PROBLEM TO WORK ON:
An exact copy of the data below is needed; please leave out any pictures.

EXTRACTED DATA:
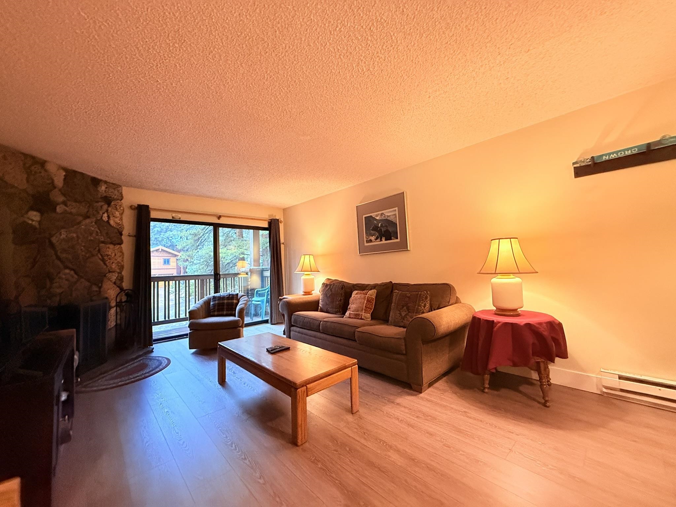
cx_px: 338
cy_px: 254
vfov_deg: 85.7
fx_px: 273
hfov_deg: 102.1
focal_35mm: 14
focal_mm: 2.22
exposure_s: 1/60
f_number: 2.2
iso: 640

RESULT:
cx_px: 338
cy_px: 254
vfov_deg: 85.7
fx_px: 273
hfov_deg: 102.1
focal_35mm: 14
focal_mm: 2.22
exposure_s: 1/60
f_number: 2.2
iso: 640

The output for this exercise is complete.